Source records:
..............................
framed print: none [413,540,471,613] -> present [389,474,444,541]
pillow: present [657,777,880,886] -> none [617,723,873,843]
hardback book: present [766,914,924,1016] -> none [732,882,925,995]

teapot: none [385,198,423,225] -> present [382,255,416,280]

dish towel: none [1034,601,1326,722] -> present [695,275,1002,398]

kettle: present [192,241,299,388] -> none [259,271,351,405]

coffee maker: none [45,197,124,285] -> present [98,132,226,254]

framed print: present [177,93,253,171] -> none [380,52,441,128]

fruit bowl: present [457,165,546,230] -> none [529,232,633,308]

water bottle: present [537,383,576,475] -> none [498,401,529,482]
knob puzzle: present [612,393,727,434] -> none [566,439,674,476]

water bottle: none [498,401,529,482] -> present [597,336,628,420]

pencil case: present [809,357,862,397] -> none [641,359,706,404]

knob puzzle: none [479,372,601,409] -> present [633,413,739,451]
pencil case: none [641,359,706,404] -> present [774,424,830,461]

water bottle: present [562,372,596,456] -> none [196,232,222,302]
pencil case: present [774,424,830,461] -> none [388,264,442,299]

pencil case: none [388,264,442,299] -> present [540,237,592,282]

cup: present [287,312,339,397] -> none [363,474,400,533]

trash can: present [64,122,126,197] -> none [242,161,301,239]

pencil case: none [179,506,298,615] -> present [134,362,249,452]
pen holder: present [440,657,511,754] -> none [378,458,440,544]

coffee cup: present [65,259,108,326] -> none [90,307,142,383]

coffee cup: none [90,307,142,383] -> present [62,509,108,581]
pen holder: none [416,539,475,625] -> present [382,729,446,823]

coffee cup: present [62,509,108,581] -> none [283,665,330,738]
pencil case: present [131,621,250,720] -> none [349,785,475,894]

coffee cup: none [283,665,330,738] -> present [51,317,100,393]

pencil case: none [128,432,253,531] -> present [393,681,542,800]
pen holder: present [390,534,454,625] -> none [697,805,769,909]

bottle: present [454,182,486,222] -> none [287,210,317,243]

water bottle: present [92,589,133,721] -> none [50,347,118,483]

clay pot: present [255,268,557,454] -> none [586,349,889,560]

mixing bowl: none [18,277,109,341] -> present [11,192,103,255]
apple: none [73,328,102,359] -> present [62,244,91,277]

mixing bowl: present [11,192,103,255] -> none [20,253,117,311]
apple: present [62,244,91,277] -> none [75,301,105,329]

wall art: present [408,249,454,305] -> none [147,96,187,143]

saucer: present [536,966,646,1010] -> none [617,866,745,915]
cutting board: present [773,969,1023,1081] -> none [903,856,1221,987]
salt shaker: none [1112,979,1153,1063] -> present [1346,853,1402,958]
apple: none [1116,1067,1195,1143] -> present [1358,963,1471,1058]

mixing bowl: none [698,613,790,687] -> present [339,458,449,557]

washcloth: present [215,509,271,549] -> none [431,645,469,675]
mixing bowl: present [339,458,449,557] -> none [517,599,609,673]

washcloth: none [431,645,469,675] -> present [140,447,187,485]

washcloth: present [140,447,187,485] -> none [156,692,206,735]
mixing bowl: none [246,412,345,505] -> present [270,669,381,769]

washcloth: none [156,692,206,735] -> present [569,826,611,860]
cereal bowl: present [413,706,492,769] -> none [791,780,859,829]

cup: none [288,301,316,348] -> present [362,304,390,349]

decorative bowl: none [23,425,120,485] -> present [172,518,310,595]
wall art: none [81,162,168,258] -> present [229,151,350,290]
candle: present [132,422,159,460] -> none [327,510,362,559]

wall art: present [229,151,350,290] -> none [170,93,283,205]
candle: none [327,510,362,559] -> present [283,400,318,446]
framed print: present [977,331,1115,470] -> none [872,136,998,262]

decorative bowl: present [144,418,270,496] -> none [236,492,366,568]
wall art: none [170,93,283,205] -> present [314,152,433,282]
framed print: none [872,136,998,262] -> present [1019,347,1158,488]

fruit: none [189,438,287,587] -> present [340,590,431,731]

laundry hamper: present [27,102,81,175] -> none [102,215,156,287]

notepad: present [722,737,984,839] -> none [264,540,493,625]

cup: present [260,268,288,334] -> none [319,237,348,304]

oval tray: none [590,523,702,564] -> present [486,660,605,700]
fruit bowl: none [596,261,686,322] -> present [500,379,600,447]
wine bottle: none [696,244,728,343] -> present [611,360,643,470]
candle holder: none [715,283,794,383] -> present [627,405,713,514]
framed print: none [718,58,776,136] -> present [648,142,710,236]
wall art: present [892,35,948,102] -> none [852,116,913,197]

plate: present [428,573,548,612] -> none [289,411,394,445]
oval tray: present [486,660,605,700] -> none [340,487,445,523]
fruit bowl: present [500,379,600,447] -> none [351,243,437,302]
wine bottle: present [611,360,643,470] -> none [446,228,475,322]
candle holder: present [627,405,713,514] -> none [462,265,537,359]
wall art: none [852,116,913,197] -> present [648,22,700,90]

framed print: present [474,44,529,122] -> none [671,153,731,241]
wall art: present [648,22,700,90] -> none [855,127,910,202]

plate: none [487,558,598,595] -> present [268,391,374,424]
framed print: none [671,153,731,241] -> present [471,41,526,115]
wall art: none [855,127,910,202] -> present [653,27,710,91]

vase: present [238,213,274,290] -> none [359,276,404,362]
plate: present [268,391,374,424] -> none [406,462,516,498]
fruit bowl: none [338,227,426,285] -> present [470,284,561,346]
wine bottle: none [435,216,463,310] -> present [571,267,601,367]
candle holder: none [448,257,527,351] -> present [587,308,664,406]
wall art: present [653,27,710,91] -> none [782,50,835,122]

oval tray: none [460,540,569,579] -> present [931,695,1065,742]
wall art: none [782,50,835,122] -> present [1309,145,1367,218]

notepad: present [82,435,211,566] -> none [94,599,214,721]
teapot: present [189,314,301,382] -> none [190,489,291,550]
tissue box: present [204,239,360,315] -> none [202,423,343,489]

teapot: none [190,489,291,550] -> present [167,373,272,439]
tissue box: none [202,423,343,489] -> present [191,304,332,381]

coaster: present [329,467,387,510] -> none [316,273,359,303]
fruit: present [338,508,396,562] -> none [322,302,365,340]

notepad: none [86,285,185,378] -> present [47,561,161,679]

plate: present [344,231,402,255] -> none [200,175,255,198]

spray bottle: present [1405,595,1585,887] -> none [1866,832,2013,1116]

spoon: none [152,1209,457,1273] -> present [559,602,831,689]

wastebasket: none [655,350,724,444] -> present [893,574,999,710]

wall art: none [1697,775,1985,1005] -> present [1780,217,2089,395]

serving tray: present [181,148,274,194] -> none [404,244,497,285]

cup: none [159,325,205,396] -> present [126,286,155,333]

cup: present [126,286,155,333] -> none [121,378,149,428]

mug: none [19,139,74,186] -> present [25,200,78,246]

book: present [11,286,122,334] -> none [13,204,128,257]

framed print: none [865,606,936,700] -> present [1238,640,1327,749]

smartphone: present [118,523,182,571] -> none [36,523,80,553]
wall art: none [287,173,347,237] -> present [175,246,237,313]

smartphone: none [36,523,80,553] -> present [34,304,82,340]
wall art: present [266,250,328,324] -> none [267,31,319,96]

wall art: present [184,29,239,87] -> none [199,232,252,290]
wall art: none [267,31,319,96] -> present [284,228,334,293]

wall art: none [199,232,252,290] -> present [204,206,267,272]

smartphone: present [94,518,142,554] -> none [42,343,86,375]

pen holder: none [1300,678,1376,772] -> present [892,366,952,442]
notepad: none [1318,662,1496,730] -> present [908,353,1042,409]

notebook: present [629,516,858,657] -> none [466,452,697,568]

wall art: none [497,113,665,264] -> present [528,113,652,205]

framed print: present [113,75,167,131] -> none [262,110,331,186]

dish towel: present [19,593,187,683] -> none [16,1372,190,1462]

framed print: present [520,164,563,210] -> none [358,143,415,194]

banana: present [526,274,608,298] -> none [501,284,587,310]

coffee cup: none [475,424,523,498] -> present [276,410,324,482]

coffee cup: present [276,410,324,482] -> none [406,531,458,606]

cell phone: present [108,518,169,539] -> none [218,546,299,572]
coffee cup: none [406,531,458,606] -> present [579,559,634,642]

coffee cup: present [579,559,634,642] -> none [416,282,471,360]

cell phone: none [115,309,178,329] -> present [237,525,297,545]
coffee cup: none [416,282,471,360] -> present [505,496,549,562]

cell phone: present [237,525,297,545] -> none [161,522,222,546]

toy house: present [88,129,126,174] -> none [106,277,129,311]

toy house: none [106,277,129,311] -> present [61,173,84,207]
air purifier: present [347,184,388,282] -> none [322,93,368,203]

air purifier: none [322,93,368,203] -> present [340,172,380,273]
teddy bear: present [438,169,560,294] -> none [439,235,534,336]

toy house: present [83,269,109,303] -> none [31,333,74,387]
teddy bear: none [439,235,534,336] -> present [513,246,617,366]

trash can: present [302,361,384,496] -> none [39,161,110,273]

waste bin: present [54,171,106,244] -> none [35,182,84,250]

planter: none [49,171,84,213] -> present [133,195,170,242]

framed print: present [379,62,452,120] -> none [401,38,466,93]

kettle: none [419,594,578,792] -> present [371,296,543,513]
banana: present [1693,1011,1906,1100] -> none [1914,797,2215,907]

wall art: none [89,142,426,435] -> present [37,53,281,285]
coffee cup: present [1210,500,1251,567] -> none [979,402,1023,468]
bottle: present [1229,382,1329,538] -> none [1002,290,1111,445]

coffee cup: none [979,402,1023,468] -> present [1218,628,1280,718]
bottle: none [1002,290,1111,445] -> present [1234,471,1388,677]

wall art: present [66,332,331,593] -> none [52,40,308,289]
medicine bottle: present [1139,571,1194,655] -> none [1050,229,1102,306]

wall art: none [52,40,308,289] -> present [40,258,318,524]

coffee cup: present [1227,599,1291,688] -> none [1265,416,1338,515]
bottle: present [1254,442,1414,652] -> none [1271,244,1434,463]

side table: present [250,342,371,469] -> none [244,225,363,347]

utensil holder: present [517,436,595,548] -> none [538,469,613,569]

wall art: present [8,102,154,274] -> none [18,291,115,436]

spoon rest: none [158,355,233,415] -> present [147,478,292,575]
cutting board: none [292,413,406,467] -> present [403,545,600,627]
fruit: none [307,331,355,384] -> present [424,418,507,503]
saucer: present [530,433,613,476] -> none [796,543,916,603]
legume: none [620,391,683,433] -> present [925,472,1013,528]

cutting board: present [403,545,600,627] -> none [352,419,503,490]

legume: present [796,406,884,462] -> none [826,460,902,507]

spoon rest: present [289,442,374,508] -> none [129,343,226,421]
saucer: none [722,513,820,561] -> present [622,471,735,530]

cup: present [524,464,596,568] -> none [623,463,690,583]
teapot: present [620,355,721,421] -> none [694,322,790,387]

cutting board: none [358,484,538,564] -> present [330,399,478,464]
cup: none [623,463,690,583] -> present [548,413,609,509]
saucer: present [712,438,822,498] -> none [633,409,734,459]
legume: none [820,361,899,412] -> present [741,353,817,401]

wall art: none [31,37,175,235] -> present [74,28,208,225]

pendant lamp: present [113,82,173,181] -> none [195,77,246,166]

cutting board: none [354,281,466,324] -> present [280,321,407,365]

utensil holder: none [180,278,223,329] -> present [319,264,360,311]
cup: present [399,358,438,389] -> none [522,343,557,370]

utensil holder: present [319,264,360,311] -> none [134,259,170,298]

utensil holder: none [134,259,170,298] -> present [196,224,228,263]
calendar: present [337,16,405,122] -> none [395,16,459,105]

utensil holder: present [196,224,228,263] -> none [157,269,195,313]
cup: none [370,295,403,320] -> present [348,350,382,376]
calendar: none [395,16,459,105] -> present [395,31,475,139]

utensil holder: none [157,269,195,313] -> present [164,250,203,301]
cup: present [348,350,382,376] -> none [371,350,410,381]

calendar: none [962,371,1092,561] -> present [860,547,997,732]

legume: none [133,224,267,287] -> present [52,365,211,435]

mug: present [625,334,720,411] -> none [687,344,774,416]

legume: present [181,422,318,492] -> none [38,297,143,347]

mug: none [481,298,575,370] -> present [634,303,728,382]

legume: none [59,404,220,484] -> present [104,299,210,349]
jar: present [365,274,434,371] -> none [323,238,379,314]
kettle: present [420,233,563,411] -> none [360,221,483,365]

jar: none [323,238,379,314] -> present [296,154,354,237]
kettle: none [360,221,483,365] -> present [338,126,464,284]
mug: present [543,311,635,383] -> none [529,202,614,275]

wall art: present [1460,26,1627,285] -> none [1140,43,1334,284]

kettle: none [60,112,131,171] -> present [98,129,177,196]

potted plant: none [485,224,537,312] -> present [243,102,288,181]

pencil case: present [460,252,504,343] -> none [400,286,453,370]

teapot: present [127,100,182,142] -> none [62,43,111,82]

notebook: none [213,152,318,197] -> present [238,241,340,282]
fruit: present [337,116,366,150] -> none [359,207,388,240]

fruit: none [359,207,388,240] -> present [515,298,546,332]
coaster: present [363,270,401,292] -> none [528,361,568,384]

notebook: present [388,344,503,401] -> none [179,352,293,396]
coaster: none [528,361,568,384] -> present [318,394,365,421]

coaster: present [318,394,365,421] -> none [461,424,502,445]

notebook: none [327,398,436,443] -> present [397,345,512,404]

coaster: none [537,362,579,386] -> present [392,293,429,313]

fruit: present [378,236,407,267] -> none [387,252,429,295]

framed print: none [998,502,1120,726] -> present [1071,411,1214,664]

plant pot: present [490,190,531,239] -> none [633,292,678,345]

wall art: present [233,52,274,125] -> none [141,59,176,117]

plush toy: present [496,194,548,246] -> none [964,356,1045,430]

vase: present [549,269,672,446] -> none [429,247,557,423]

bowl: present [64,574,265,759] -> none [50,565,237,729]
..............................
:: TASK GOAL ::
Would you retype exactly the lines above, from the line with "wall art: none [89,142,426,435]" to the line with "pendant lamp: present", with both end lines kept and nothing more?

:: FINISHED TASK ::
wall art: none [89,142,426,435] -> present [37,53,281,285]
coffee cup: present [1210,500,1251,567] -> none [979,402,1023,468]
bottle: present [1229,382,1329,538] -> none [1002,290,1111,445]

coffee cup: none [979,402,1023,468] -> present [1218,628,1280,718]
bottle: none [1002,290,1111,445] -> present [1234,471,1388,677]

wall art: present [66,332,331,593] -> none [52,40,308,289]
medicine bottle: present [1139,571,1194,655] -> none [1050,229,1102,306]

wall art: none [52,40,308,289] -> present [40,258,318,524]

coffee cup: present [1227,599,1291,688] -> none [1265,416,1338,515]
bottle: present [1254,442,1414,652] -> none [1271,244,1434,463]

side table: present [250,342,371,469] -> none [244,225,363,347]

utensil holder: present [517,436,595,548] -> none [538,469,613,569]

wall art: present [8,102,154,274] -> none [18,291,115,436]

spoon rest: none [158,355,233,415] -> present [147,478,292,575]
cutting board: none [292,413,406,467] -> present [403,545,600,627]
fruit: none [307,331,355,384] -> present [424,418,507,503]
saucer: present [530,433,613,476] -> none [796,543,916,603]
legume: none [620,391,683,433] -> present [925,472,1013,528]

cutting board: present [403,545,600,627] -> none [352,419,503,490]

legume: present [796,406,884,462] -> none [826,460,902,507]

spoon rest: present [289,442,374,508] -> none [129,343,226,421]
saucer: none [722,513,820,561] -> present [622,471,735,530]

cup: present [524,464,596,568] -> none [623,463,690,583]
teapot: present [620,355,721,421] -> none [694,322,790,387]

cutting board: none [358,484,538,564] -> present [330,399,478,464]
cup: none [623,463,690,583] -> present [548,413,609,509]
saucer: present [712,438,822,498] -> none [633,409,734,459]
legume: none [820,361,899,412] -> present [741,353,817,401]

wall art: none [31,37,175,235] -> present [74,28,208,225]

pendant lamp: present [113,82,173,181] -> none [195,77,246,166]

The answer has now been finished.